The announcement came just hours after the United Nations Security Council had slapped harsher sanctions on Pyongyang in an effort to impede its development of nuclear weapons.
#video#No response was immediately available from South Korean officials.
South Korea had already put its military on high alert on Thursday, saying that its neighbour to the north was preparing "massive" military exercises.
Earlier in the day, North Korea stepped up its rhetoric against the US and South Korea, claiming the right to launch a pre-emptive nuclear strike on Washington, which it accused of preparing an atomic war.
In February, Pyongyang confirmed it had successfully conducted its third nuclear test, following previous tests in 2006 and 2009. The UN Security Council has already passed resolutions banning the isolated country from developing nuclear and missile technology.

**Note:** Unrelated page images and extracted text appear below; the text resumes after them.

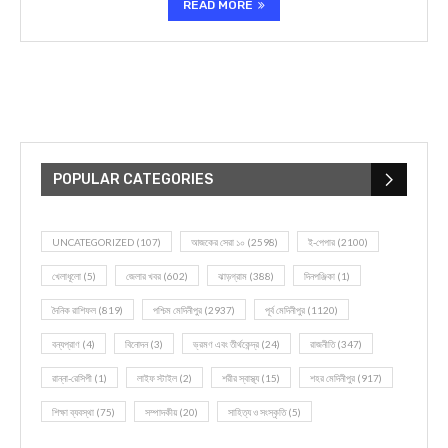
READ MORE
POPULAR CATEGORIES
UNCATEGORIZED
(107)
আজকের সেরা ১০
(2598)
ই-পেপার
(2100)
খেলাধূলো
(5)
জেলার খবর
(602)
ঝাড়গ্রাম
(388)
দিনপঞ্জিকা
(1)
দৈনিক রাশিফল
(819)
পশ্চিম মেদিনীপুর
(2937)
পূর্ব মেদিনীপুর
(1120)
বন্যপ্রাণ
(4)
বিনোদন
(3)
ভ্রমণ এবং তীর্থকেন্দ্র
(24)
রাজনীতি
(347)
রান্না-রেসিপী
(1)
লাইফ স্টাইল
(2)
শরীর স্বাস্থ্য
(15)
শহর মেদিনীপুর
(917)
শিক্ষা ব্যবস্থা
(75)
সম্পাদকীয়
(20)
সাহিত্য ও সংস্কৃতি
(5)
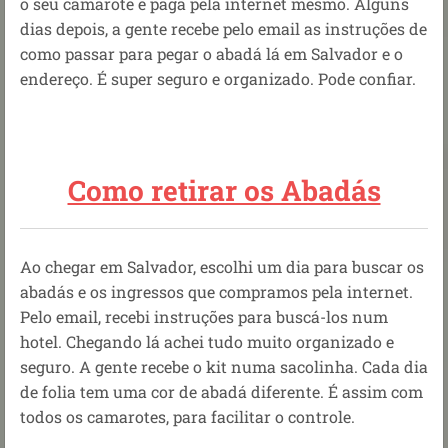
o seu camarote e paga pela internet mesmo. Alguns
dias depois, a gente recebe pelo email as instruções de
como passar para pegar o abadá lá em Salvador e o
endereço. É super seguro e organizado. Pode confiar.
Como retirar os Abadás
Ao chegar em Salvador, escolhi um dia para buscar os
abadás e os ingressos que compramos pela internet.
Pelo email, recebi instruções para buscá-los num
hotel. Chegando lá achei tudo muito organizado e
seguro. A gente recebe o kit numa sacolinha. Cada dia
de folia tem uma cor de abadá diferente. É assim com
todos os camarotes, para facilitar o controle.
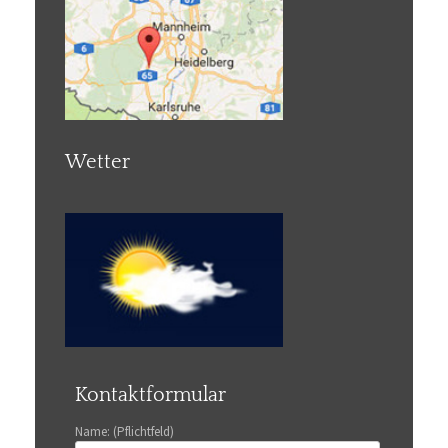
Wetter
Kontaktformular
Name: (Pflichtfeld)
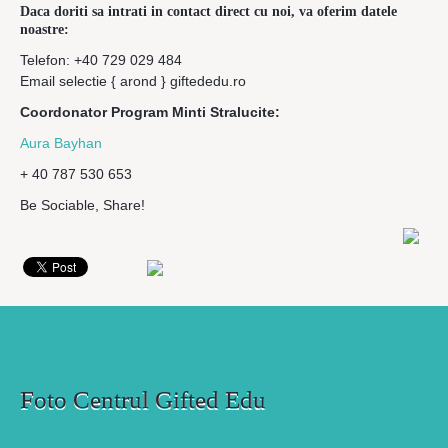
Daca doriti sa intrati in contact direct cu noi, va oferim datele
noastre:
Telefon: +40 729 029 484
Email selectie { arond } giftededu.ro
Coordonator Program Minti Stralucite:
Aura Bayhan
+ 40 787 530 653
Be Sociable, Share!
Foto Centrul Gifted Edu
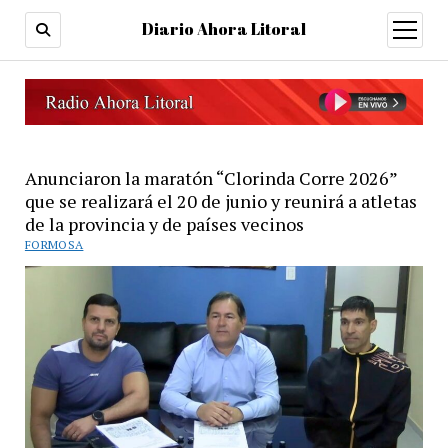
Diario Ahora Litoral
open
menu
Anunciaron la maratón “Clorinda Corre 2026”
que se realizará el 20 de junio y reunirá a atletas
de la provincia y de países vecinos
FORMOSA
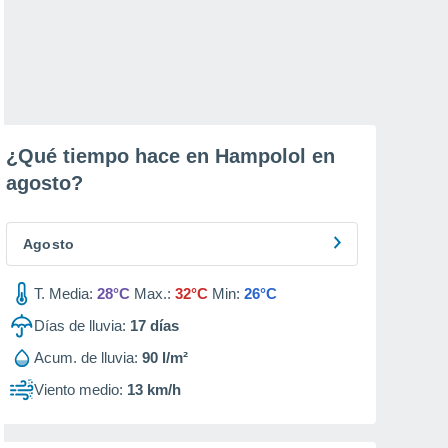
¿Qué tiempo hace en Hampolol en
agosto
?
Agosto
T. Media:
28°C
Max.:
32°C
Min:
26°C
Días de lluvia:
17
días
Acum. de lluvia:
90 l/m²
Viento medio:
13 km/h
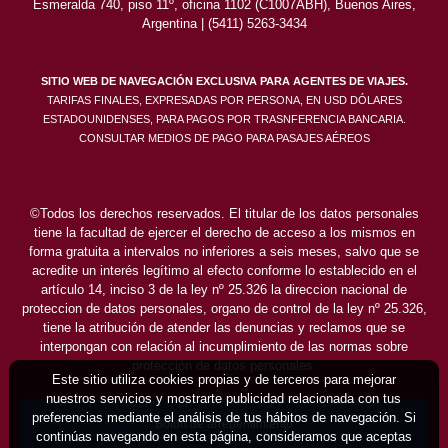
Esmeralda 740, piso 11º, oficina 1102 (C1007ABH), Buenos Aires,
Argentina | (5411) 5263-3434
SITIO WEB DE NAVEGACIÓN EXCLUSIVA PARA AGENTES DE VIAJES.
TARIFAS FINALES, EXPRESADAS POR PERSONA, EN USD DÓLARES
ESTADOUNIDENSES, PARA PAGOS POR TRASNFERENCIA BANCARIA.
CONSULTAR MEDIOS DE PAGO PARA PASAJES AÉREOS
©Todos los derechos reservados. El titular de los datos personales
tiene la facultad de ejercer el derecho de acceso a los mismos en
forma gratuita a intervalos no inferiores a seis meses, salvo que se
acredite un interés legítimo al efecto conforme lo establecido en el
artículo 14, inciso 3 de la ley nº 25.326 la direccion nacional de
proteccion de datos personales, organo de control de la ley nº 25.326,
tiene la atribución de atender las denuncias y reclamos que se
interpongan con relación al incumplimiento de las normas sobre
protección de datos personales.
Este sitio utiliza cookies propias y de terceros para mejorar
nuestros servicios y mostrarte publicidad relacionada con tus
preferencias mediante el análisis de tus hábitos de navegación. Si
Boton de arrepentimiento
continúas navegando en esta página, consideramos que aceptas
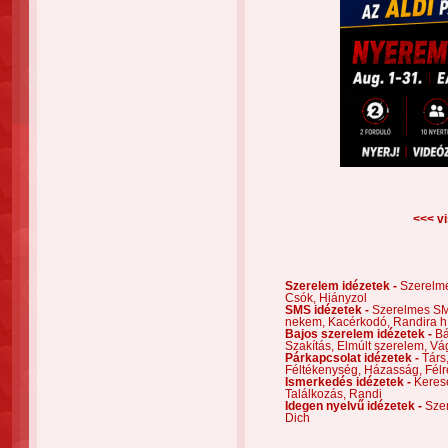
<<< vi
Szerelem idézetek -
Szerelm
Csók,
Hiányzol
SMS idézetek -
Szerelmes S
nekem,
Kacérkodó,
Randira h
Bajos szerelem idézetek -
Bá
Szakítás,
Elmúlt szerelem,
Vá
Párkapcsolat idézetek -
Társ
Féltékenység,
Házasság,
Félr
Ismerkedés idézetek -
Keres
Találkozás,
Randi
Idegen nyelvű idézetek -
Szer
Dich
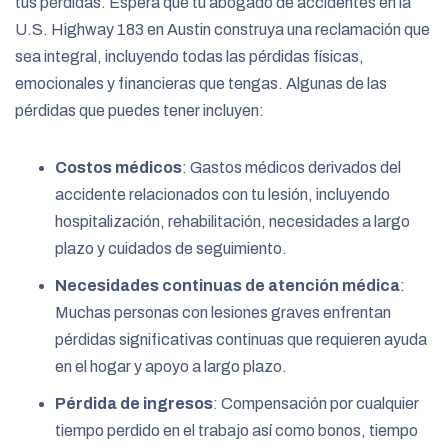
tus pérdidas. Espera que tu abogado de accidentes en la
U.S. Highway 183 en Austin construya una reclamación que
sea integral, incluyendo todas las pérdidas físicas,
emocionales y financieras que tengas. Algunas de las
pérdidas que puedes tener incluyen:
Costos médicos
: Gastos médicos derivados del
accidente relacionados con tu lesión, incluyendo
hospitalización, rehabilitación, necesidades a largo
plazo y cuidados de seguimiento.
Necesidades continuas de atención médica
:
Muchas personas con lesiones graves enfrentan
pérdidas significativas continuas que requieren ayuda
en el hogar y apoyo a largo plazo.
Pérdida de ingresos
: Compensación por cualquier
tiempo perdido en el trabajo así como bonos, tiempo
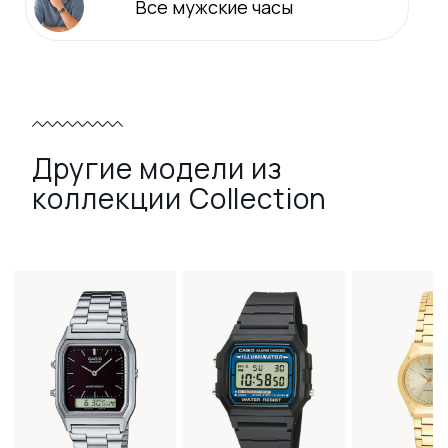
Все
мужские
часы
Другие модели из
коллекции Collection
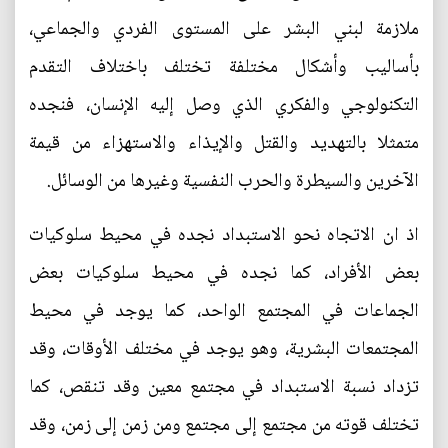
ملازمة لبني البشر على المستوى الفردي والجماعي،
بأساليب وأشكال مختلفة تختلف باختلاف التقدم
التكنولوجي والفكري الذي وصل إليه الإنسان، فنجده
متمثلا بالتهديد والقتل والإيذاء والاستهزاء من قيمة
الآخرين والسيطرة والحرب النفسية وغيرها من الوسائل.
اذ ان الاتجاه نحو الاستبداد نجده في محيط سلوكيات
بعض الأفراد، كما نجده في محيط سلوكيات بعض
الجماعات في المجتمع الواحد، كما يوجد في محيط
المجتمعات البشرية، وهو يوجد في مختلف الأوقات، وقد
تزداد نسبة الاستبداد في مجتمع معين وقد تنقص، كما
تختلف قوته من مجتمع إلى مجتمع ومن زمن إلى زمن، وقد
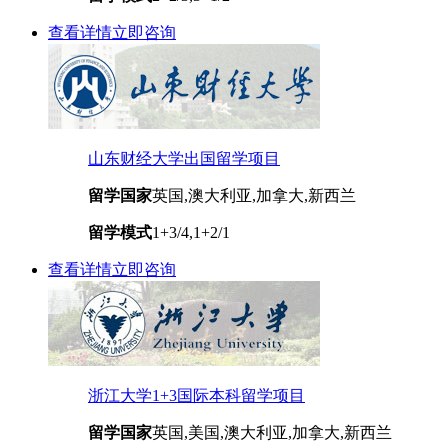
查看详情
立即咨询
山东财经大学出国留学项目
留学国家
英国,澳大利亚,加拿大,新西兰
留学模式
1+3/4,1+2/1
查看详情
立即咨询
浙江大学1+3国际本科留学项目
留学国家
英国,美国,澳大利亚,加拿大,新西兰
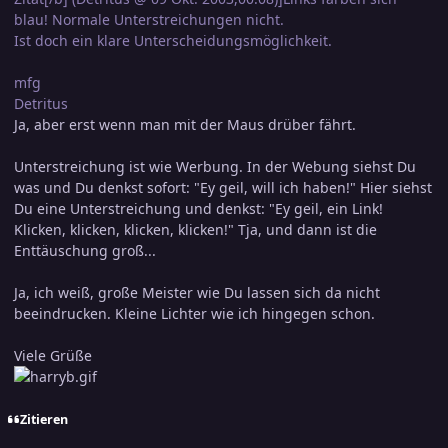
blau! Normale Unterstreichungen nicht.
Ist doch ein klare Unterscheidungsmöglichkeit.
mfg
Detritus
Ja, aber erst wenn man mit der Maus drüber fährt.
Unterstreichung ist wie Werbung. In der Webung siehst Du
was und Du denkst sofort: "Ey geil, will ich haben!" Hier siehst
Du eine Unterstreichung und denkst: "Ey geil, ein Link!
Klicken, klicken, klicken, klicken!" Tja, und dann ist die
Enttäuschung groß...
Ja, ich weiß, große Meister wie Du lassen sich da nicht
beeindrucken. Kleine Lichter wie ich hingegen schon.
Viele Grüße
Zitieren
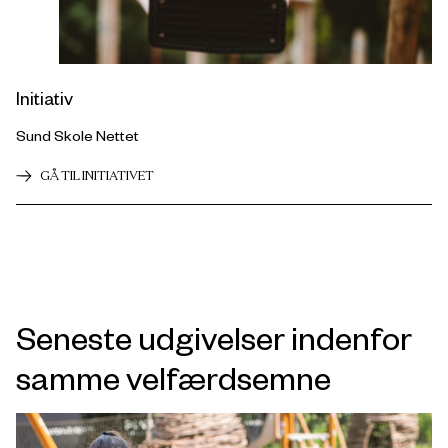
Initiativ
Sund Skole Nettet
GÅ TIL INITIATIVET
Seneste udgivelser indenfor
samme velfærdsemne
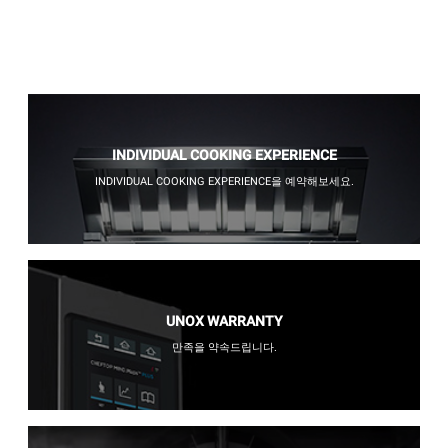
INDIVIDUAL COOKING EXPERIENCE
INDIVIDUAL COOKING EXPERIENCE을 예약해보세요.
UNOX WARRANTY
만족을 약속드립니다.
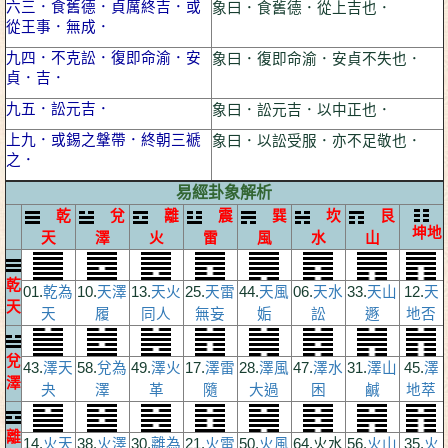
六三．食舊德．貞厲終吉．或
象曰．食舊德．從上吉也．
從王事．無成．
九四．不克訟．復即命渝．安
象曰．復即命渝．安貞不失也．
貞．吉．
九五．訟元吉．
象曰．訟元吉．以中正也．
上九．或錫之鞶帶．終朝三褫
象曰．以訟受服．亦不足敬也．
之．
易經卦象解析
乾
兌
離
震
巽
坎
艮
坤地
天
澤
火
雷
風
水
山
乾
01.
乾為
10.
天澤
13.
天火
25.
天雷
44.
天風
06.
天水
33.
天山
12.
天
天
天
履
同人
無妄
姤
訟
遯
地否
兌
43.
澤天
58.
兌為
49.
澤火
17.
澤雷
28.
澤風
47.
澤水
31.
澤山
45.
澤
澤
夬
澤
革
隨
大過
困
鹹
地萃
離
14.
火天
38.
火澤
30.
離為
21.
火雷
50.
火風
64.火水
56.
火山
35.
火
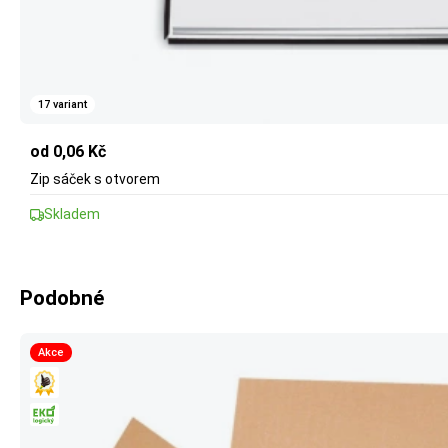
17 variant
od 0,06 Kč
Zip sáček s otvorem
Skladem
Podobné
Akce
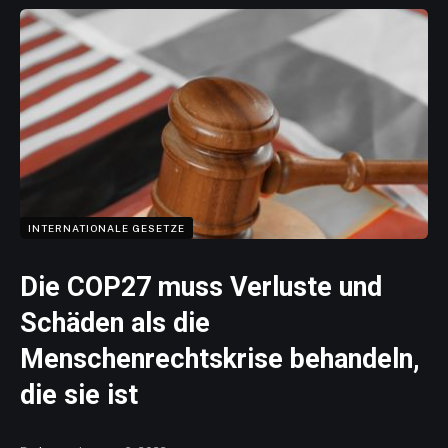
INTERNATIONALE GESETZE
Die COP27 muss Verluste und
Schäden als die
Menschenrechtskrise behandeln,
die sie ist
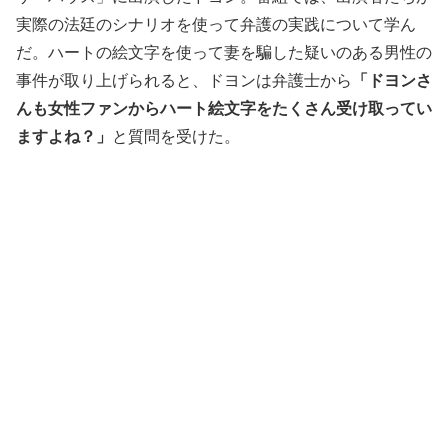
実際の法廷のシナリオを使って弁護の実践について学ん
だ。ハートの絵文字を使って妻を騙した疑いのある男性の
事件が取り上げられると、ドヨンは弁護士から
「ドヨンさ
んも女性ファンからハート絵文字をたくさん受け取ってい
ますよね？」
と質問を受けた。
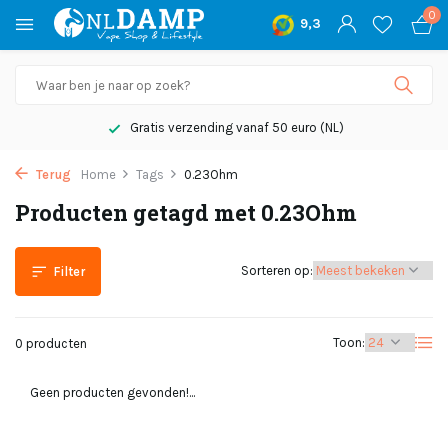
0
9,3
Gratis verzending vanaf 50 euro (NL)
Terug
Home
Tags
0.23Ohm
Producten getagd met 0.23Ohm
Sorteren op:
Filter
Toon:
0 producten
Geen producten gevonden!...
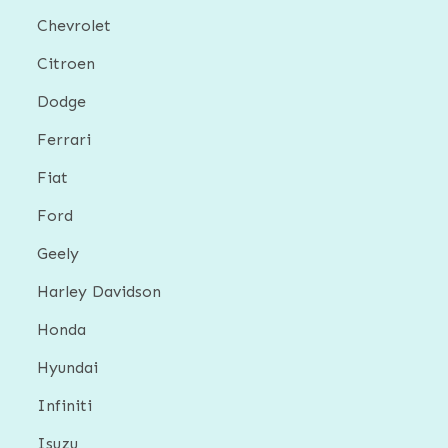
Chevrolet
Citroen
Dodge
Ferrari
Fiat
Ford
Geely
Harley Davidson
Honda
Hyundai
Infiniti
Isuzu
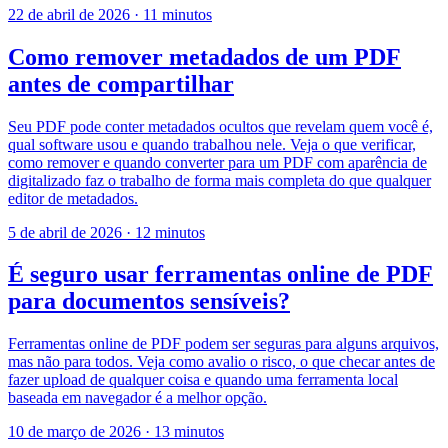
22 de abril de 2026
·
11 minutos
Como remover metadados de um PDF
antes de compartilhar
Seu PDF pode conter metadados ocultos que revelam quem você é,
qual software usou e quando trabalhou nele. Veja o que verificar,
como remover e quando converter para um PDF com aparência de
digitalizado faz o trabalho de forma mais completa do que qualquer
editor de metadados.
5 de abril de 2026
·
12 minutos
É seguro usar ferramentas online de PDF
para documentos sensíveis?
Ferramentas online de PDF podem ser seguras para alguns arquivos,
mas não para todos. Veja como avalio o risco, o que checar antes de
fazer upload de qualquer coisa e quando uma ferramenta local
baseada em navegador é a melhor opção.
10 de março de 2026
·
13 minutos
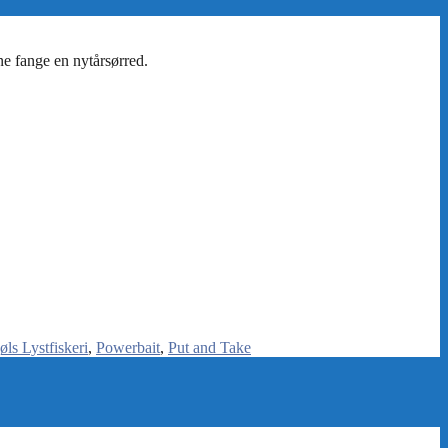
øls Lystfiskeri
Powerbait
Put and Take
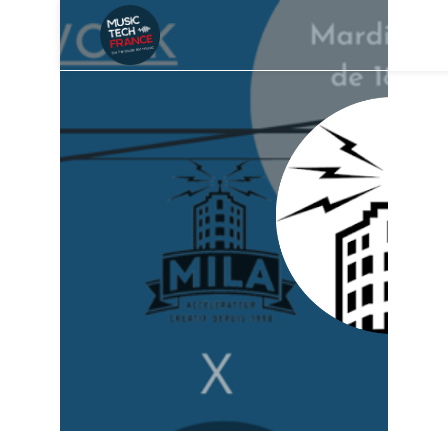
AFTERWORK
MILA X MUSIC
TECH FRANCE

UN sanctions 'bite hard' on North Korea
On Thursday, members of the UN Security Council unanimously approved sanctions to tighten financial restrictions on Pyongyang.
The resolution will intensify inspections of North Korean cargo and specifically ban exports of luxury cars, yachts and jewelry to the country's capital city. It would also add three new individuals, a government science academy and a trading company to a UN blacklist for travel bans and asset freezes.
UN Secretary-General Ban Ki-moon praised the vote.
The measure "sent an unequivocal message that the international community will not tolerate [North Korea's] pursuit of nuclear weapons," Ban said in a statement.
The United States' UN ambassador, Susan Rice, said the restrictions aimed to make Pyongyang feel the consequences of its aggressive military policy.
"Taken together, these sanctions will bite and bite hard. They increase North Korea's isolation and raise the cost to North Korea's leaders of defying the international community," Rice told reporters after the vote.